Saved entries
--- START ---
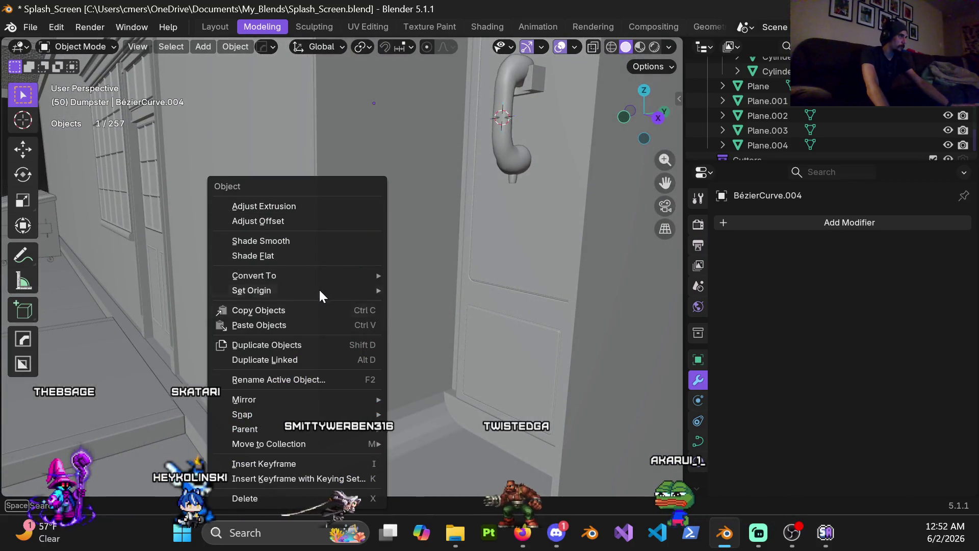
pyautogui.moveTo(319, 291)
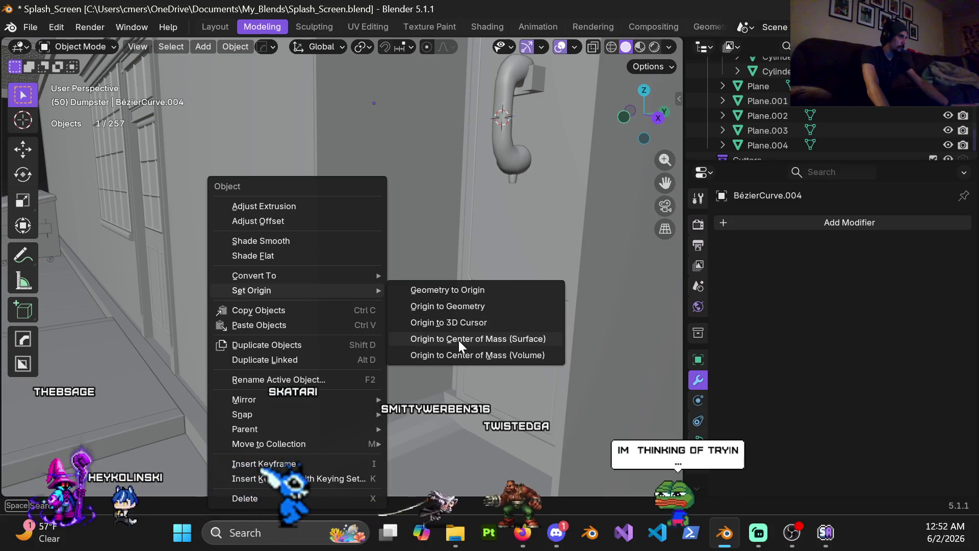
pyautogui.click(458, 341)
pyautogui.press('g')
pyautogui.press('y')
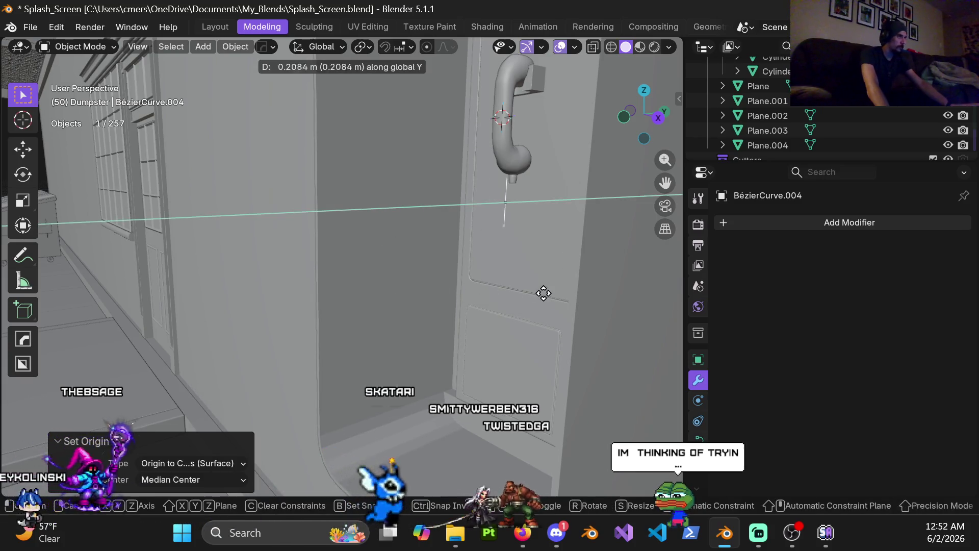
pyautogui.click(547, 300)
pyautogui.scroll(4, 541, 229)
pyautogui.moveTo(538, 205)
pyautogui.mouseDown(button='middle')
pyautogui.moveTo(430, 254)
pyautogui.moveTo(292, 215)
pyautogui.moveTo(280, 233)
pyautogui.mouseUp(button='middle')
pyautogui.scroll(2, 408, 261)
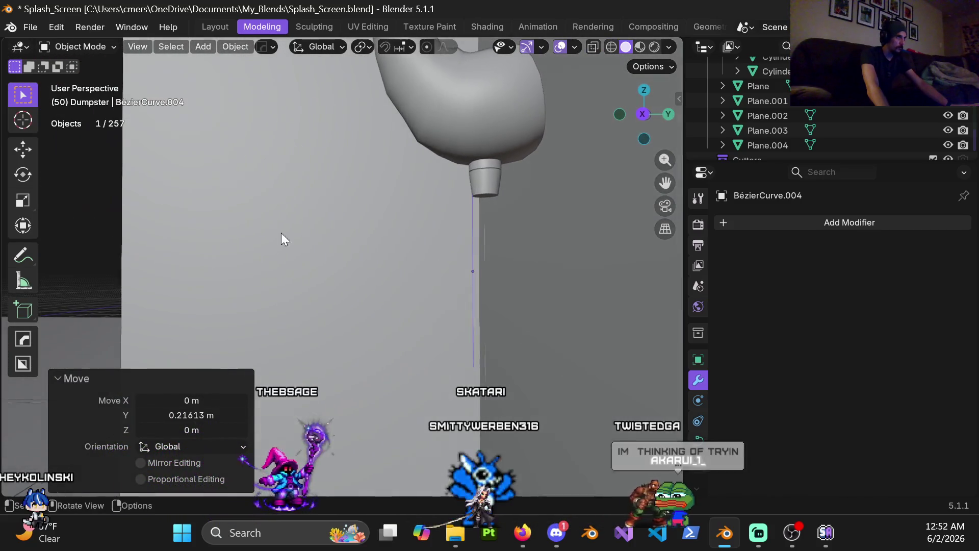
pyautogui.press('g')
pyautogui.press('y')
pyautogui.click(364, 249)
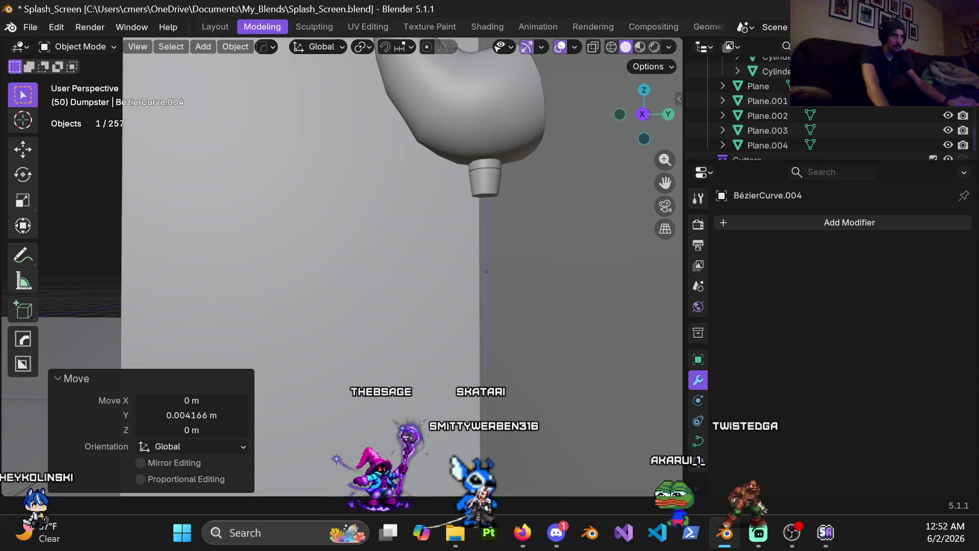
# In the curve's Geometry settings, give the cord a round bevel of 0.002 m depth
pyautogui.click(698, 441)
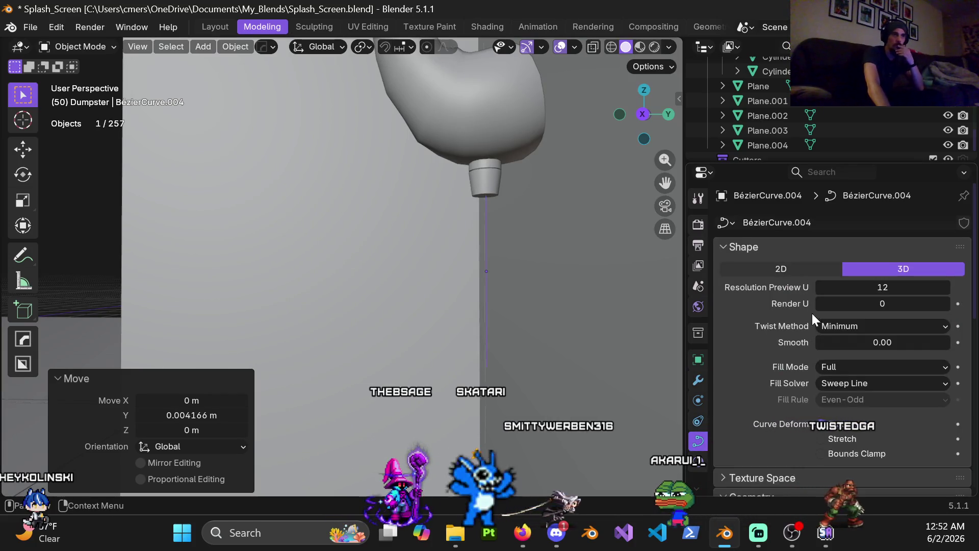
pyautogui.scroll(-10, 812, 313)
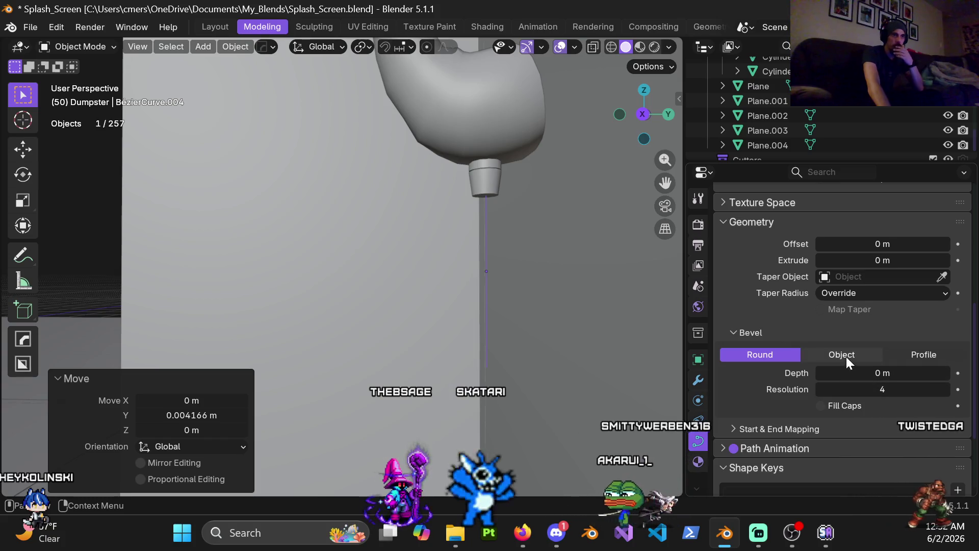
pyautogui.click(946, 372)
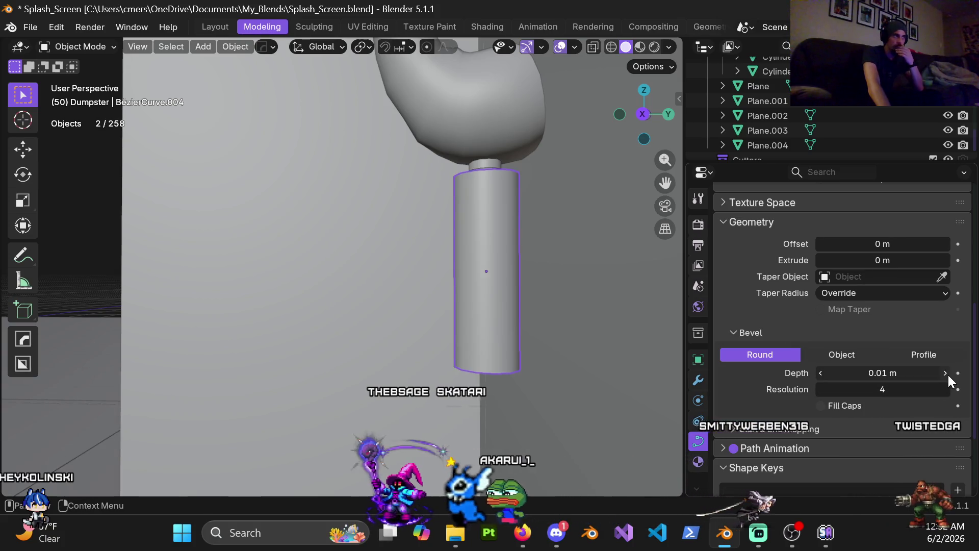
pyautogui.click(893, 376)
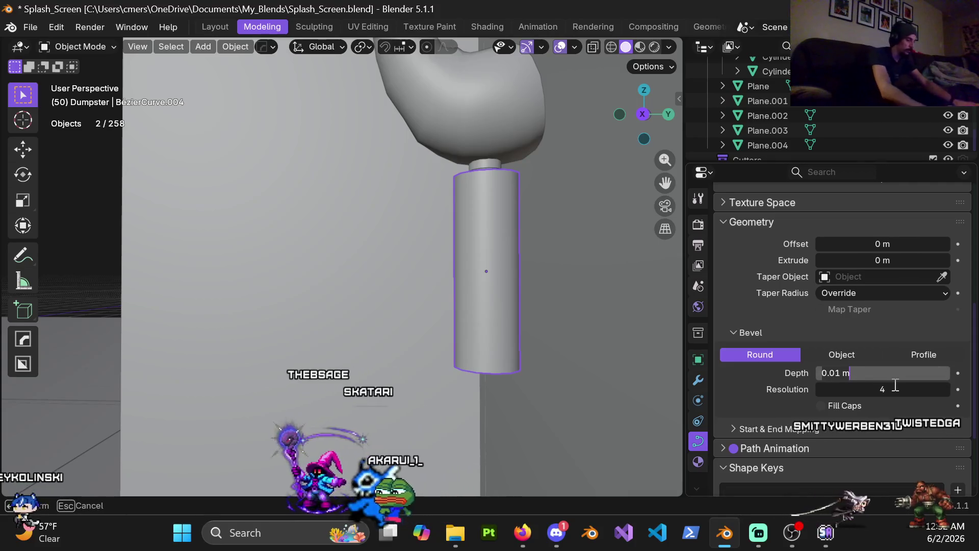
pyautogui.press('BackSpace')
pyautogui.write('.0')
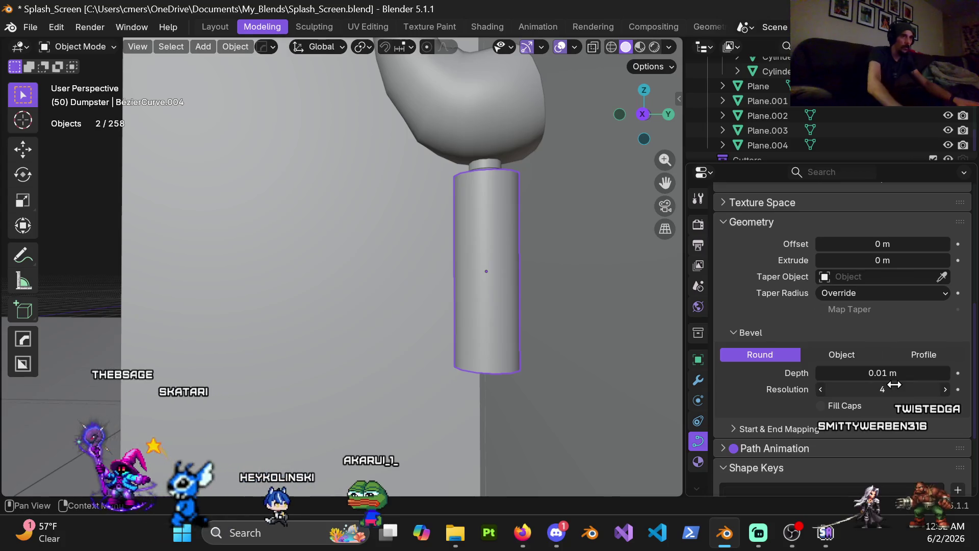
pyautogui.click(886, 372)
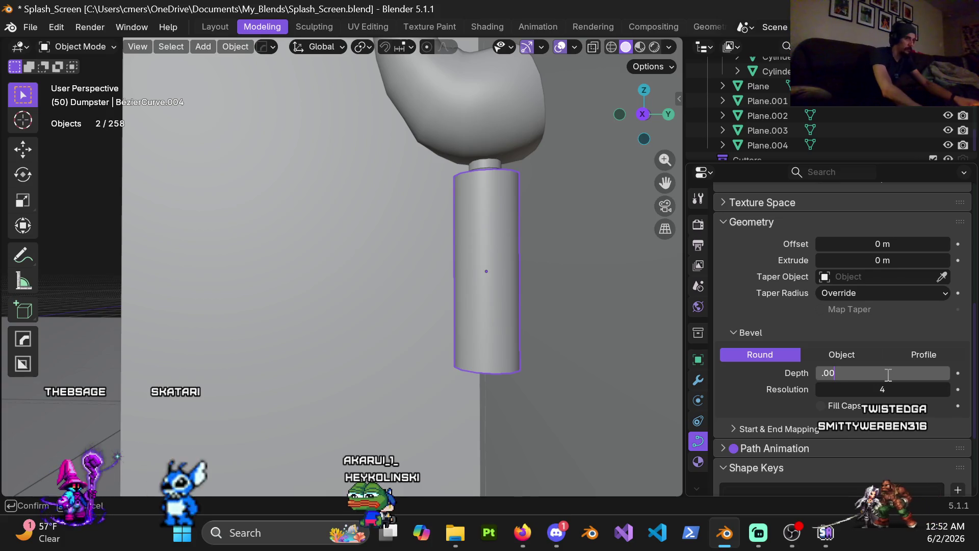
pyautogui.write('2')
pyautogui.press('Return')
# Orbit around the phone and switch the cord into edit mode
pyautogui.moveTo(480, 185)
pyautogui.mouseDown(button='middle')
pyautogui.moveTo(589, 151)
pyautogui.moveTo(598, 197)
pyautogui.moveTo(472, 266)
pyautogui.moveTo(388, 293)
pyautogui.mouseUp(button='middle')
pyautogui.press('ctrl+Tab')
pyautogui.click(411, 301)
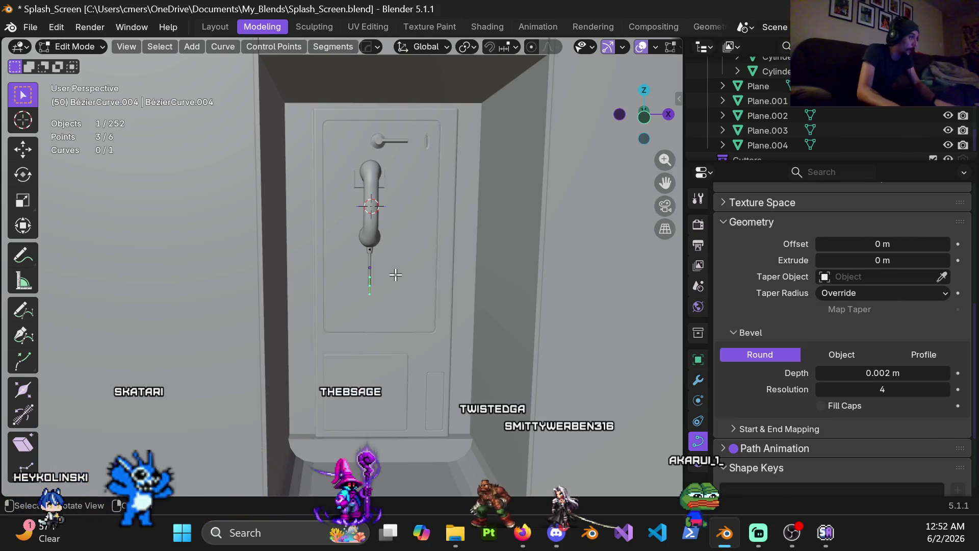
# Leave the cord's point editing for Object Mode and select Plane.003 in the Outliner
pyautogui.moveTo(405, 300); pyautogui.dragTo(375, 266, button='middle')
pyautogui.press('ctrl+Tab')
pyautogui.click(314, 277)
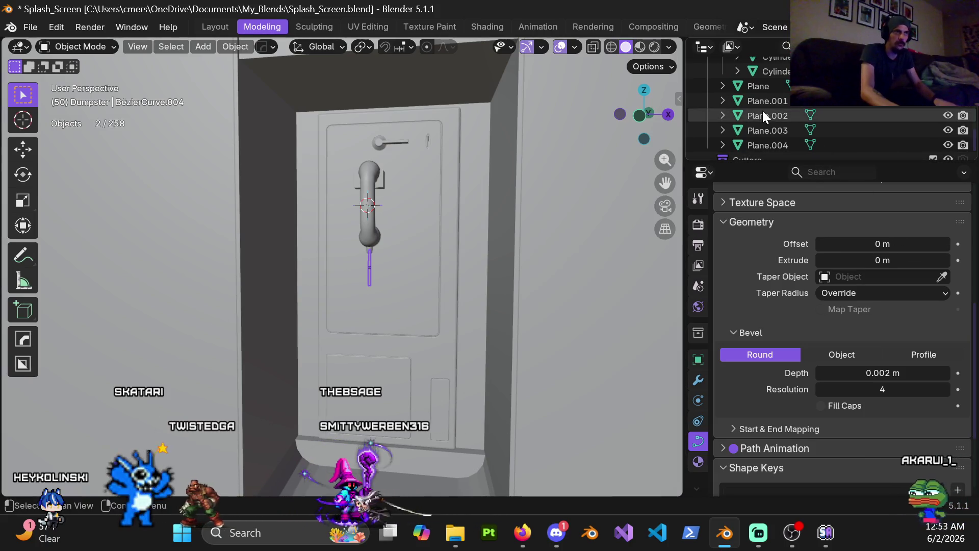
pyautogui.click(769, 130)
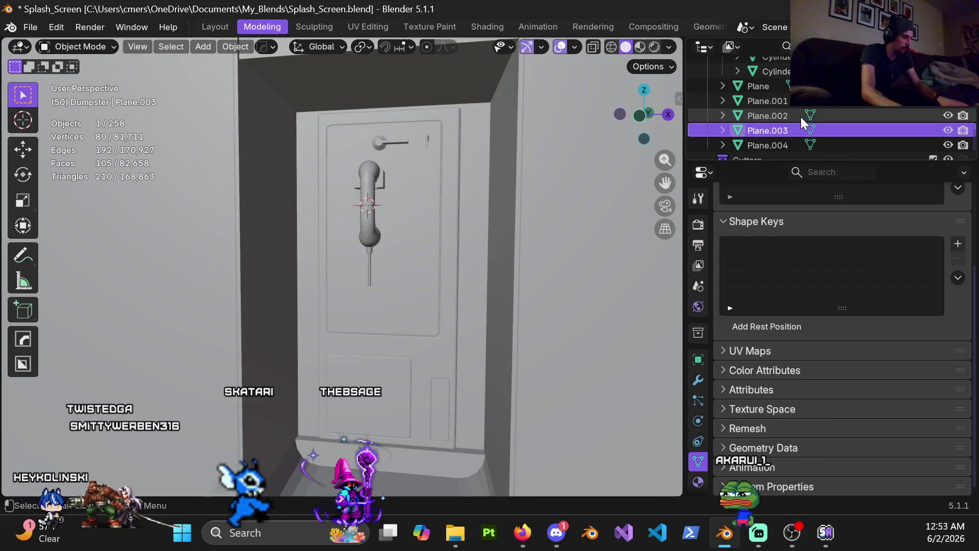
pyautogui.scroll(-1, 794, 123)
--- END ---
Transcribe all entries above exactly. Drop the pictures.

## [Your solution]
pyautogui.moveTo(319, 291)
pyautogui.click(458, 341)
pyautogui.press('g')
pyautogui.press('y')
pyautogui.click(547, 300)
pyautogui.scroll(4, 541, 229)
pyautogui.moveTo(538, 205)
pyautogui.mouseDown(button='middle')
pyautogui.moveTo(430, 254)
pyautogui.moveTo(292, 215)
pyautogui.moveTo(280, 233)
pyautogui.mouseUp(button='middle')
pyautogui.scroll(2, 408, 261)
pyautogui.press('g')
pyautogui.press('y')
pyautogui.click(364, 249)
# In the curve's Geometry settings, give the cord a round bevel of 0.002 m depth
pyautogui.click(698, 441)
pyautogui.scroll(-10, 812, 313)
pyautogui.click(946, 372)
pyautogui.click(893, 376)
pyautogui.press('BackSpace')
pyautogui.write('.0')
pyautogui.click(886, 372)
pyautogui.write('2')
pyautogui.press('Return')
# Orbit around the phone and switch the cord into edit mode
pyautogui.moveTo(480, 185)
pyautogui.mouseDown(button='middle')
pyautogui.moveTo(589, 151)
pyautogui.moveTo(598, 197)
pyautogui.moveTo(472, 266)
pyautogui.moveTo(388, 293)
pyautogui.mouseUp(button='middle')
pyautogui.press('ctrl+Tab')
pyautogui.click(411, 301)
# Leave the cord's point editing for Object Mode and select Plane.003 in the Outliner
pyautogui.moveTo(405, 300); pyautogui.dragTo(375, 266, button='middle')
pyautogui.press('ctrl+Tab')
pyautogui.click(314, 277)
pyautogui.click(769, 130)
pyautogui.scroll(-1, 794, 123)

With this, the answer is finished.